Responda com base no texto sobre o discurso de Robert Kennedy:
1. Por quem foi assassinado J. F. Kennedy?
2. A que exemplo recorre o autor, além do caso do irmão, na parte do desenvolvimento?
3. Que dois caminhos são apresentados no discurso?

Texto para análise -
++++++++++++++++++++

Vamos dedicar-nos a isso, e fazer uma oração pelo nosso país e pelo nosso povo.
Robert Kennedy, “Sobre a Morte de Martin Luther King” (April 4, 1968), in Ripples of Hope: Great American Civil Rights Speeches
(tradução de Amândio Reis), Basic Civitas Books, 2003
Estrutura

A estrutura deste género textual é de natureza essencialmente argumentativa.

• Introdução:
› Informação sobre a trágica morte de Martin Luther King, recordando a sua luta e
mostrando que a sua morte pode levar à reflexão da nação.

• Desenvolvimento:
› Apresentação dos argumentos a favor da rejeição da violência, ultrapassando questões
raciais. Para credibilizar o seu argumento, recorre ao exemplo do seu irmão, J. F. Kennedy,
assassinado por um homem branco. Ao invés de usar um argumento de autoridade, o autor optou
por se referir ao assassinato de J. F. Kennedy como “Um membro da minha família”, mostrando
compaixão.
› Recurso ao exemplo de Ésquilo, enquanto prova viva da atualidade das suas palavras
naquele contexto em concreto, visto que o país não precisava de mais ódio.
› Exposição, de forma credível, dos seus argumentos, mobilizando exemplos que atestam a
pertinência das suas palavras, envolvendo o público e convidando-o a partilhar das suas ideias.

• Conclusão:
› Reiteração da sua convicção de que é possível alterar a consciência cívica mediante o
envolvimento de todos na luta contra o racismo e contra o ódio, daí o recurso ao paralelismo nos
parágrafos finais, como forma de vincar essa crença na possibilidade de aprender com o passado e
de construir um futuro melhor.

Marcas de género específicas:

Carácter persuasivo
• Defesa de um ponto de vista contra a violência, através de informação seletiva e percetível, com
um certo grau de sofisticação na mobilização de dados históricos e procedimentos retóricos
complexos, apresentando dois caminhos (o do ódio ou o da compaixão), para concluir que, afinal,
só há um caminho possível. A intencionalidade persuasiva e a diversidade de níveis de sentido são
eficazes no objetivo de provar a dimensão humanista da mensagem veiculada.

++++++++++++++++++++

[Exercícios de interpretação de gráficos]
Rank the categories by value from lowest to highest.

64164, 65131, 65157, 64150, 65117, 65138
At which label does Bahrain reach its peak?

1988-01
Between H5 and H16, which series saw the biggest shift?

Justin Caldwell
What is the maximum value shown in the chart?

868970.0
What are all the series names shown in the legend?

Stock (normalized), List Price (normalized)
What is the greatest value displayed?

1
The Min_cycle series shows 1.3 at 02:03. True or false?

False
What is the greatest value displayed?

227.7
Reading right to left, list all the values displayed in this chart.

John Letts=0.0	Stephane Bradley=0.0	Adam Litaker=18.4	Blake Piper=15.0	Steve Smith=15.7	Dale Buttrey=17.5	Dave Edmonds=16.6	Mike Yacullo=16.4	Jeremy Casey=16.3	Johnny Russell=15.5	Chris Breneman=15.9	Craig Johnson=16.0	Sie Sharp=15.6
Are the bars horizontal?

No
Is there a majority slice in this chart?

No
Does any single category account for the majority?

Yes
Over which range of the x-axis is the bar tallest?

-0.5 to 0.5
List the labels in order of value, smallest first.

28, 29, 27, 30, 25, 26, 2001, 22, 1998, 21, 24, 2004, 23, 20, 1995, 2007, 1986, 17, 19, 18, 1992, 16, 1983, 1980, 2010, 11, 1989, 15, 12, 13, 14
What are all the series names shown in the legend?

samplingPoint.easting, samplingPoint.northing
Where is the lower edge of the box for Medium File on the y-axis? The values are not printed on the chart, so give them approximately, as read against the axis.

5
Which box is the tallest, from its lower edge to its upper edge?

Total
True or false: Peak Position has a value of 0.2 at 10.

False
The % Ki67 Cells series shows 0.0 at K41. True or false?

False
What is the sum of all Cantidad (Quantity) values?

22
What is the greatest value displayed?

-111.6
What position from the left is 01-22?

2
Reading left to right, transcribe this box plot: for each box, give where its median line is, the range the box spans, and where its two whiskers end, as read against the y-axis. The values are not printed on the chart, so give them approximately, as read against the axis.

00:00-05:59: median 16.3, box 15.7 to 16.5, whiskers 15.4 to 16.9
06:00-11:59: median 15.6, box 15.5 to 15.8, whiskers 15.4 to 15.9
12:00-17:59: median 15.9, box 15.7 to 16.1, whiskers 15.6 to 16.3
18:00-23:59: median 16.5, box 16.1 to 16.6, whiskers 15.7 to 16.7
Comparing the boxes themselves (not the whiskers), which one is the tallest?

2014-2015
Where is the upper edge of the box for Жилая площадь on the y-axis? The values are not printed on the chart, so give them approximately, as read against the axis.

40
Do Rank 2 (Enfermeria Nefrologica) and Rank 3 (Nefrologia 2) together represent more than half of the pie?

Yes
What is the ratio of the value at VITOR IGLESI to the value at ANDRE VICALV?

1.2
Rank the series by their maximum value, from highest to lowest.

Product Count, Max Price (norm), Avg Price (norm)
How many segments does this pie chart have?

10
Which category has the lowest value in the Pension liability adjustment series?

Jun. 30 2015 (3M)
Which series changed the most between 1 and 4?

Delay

++++++++++++++++++++

A sua solução -
1. Por um homem branco.
2. Ao exemplo de Ésquilo.
3. O do ódio e o da compaixão.